На работе я здороваюсь со всеми по очереди, у меня есть офисный друг Наджеро, молодой красавчик мулат, который ежедневно делает мне комплименты. Я отшучиваюсь. Потом созваниваюсь с программерами из Питера, мы вместе решаем всякие задачи. Народ в офисе разный: есть молоденькая красавица Агата – с ней я дружу и хожу курить, она явно спит с директором, импозантным дядькой пятидесяти лет, есть бессменная активистка-крикуха Мелани, с нее писали персонаж Шурочки из «Служебного романа», у них даже похожие прически, есть смешной очкарик Хозе, француз испанского происхождения, который мнит себя мачо. Есть прокуренный француз за пятьдесят по имени Пьер, он из тех, кто, здороваясь, действительно целует в щеку. В каждом французском офисе есть один такой, обычно престарелый и не очень привлекательный мужик, который использует французское традиционное приветствие в таких вот корыстных целях. Есть злобный дурак канадец – начальник технического отдела, он никак не может заставить работать своих французских подчиненных, которым свобода, равенство и братство, а также французские контракты не позволяют перенапрягаться. Есть немолодой гей, который всегда хитро посмеивается и всех оставляет в дураках. Так и живем.

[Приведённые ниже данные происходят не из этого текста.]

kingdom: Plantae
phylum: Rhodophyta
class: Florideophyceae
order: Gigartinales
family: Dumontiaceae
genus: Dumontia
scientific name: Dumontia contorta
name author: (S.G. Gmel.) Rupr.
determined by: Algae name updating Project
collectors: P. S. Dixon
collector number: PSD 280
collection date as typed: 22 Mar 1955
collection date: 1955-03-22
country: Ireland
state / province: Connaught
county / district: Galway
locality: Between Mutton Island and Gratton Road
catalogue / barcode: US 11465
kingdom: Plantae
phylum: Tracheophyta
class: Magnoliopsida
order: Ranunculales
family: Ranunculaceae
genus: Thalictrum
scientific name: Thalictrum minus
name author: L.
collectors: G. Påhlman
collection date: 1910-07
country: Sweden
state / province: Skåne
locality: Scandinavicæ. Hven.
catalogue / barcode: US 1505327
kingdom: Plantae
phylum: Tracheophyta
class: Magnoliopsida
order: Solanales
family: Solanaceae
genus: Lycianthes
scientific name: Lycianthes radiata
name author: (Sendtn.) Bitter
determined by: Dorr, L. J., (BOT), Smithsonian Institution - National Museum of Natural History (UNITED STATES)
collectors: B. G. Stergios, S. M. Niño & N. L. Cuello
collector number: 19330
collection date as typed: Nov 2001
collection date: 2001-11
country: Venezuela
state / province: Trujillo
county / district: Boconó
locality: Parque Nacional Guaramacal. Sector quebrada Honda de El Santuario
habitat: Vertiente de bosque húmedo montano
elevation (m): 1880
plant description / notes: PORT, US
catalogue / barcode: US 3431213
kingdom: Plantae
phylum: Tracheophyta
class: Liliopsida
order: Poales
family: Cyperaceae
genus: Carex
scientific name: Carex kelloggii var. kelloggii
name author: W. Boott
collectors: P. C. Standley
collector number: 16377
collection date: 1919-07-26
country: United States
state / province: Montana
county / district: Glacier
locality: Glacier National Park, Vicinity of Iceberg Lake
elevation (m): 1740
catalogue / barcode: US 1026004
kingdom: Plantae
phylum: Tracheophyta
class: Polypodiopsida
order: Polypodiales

Вечером мы с Роми идем к Гаю на ужин, который будем готовить вместе, обнимаясь потихоньку. Потом позовем детей накрывать на стол. За ужином все будут весело болтать и смеяться, особенно Роми. А после ужина мы посидим вдвоем за чаем с сигаретой у камина, дети будут играть наверху. Попозже мы все вместе усядемся на диван возле камина и будем смотреть фильм, закутавшись в пледы. Под пледами мы с Гаем потихоньку засунем руки друг другу под свитера, и я шепну ему, что я счастлива сейчас. Очень.

Чего я хочу? Я хочу, чтобы ничего не менялось. Но я знаю, что так не бывает и все обязательно изменится. Важно только понимать, что такие моменты – это подарки судьбы и, когда что-то изменится, не нужно горевать. Всегда будет другой подарок.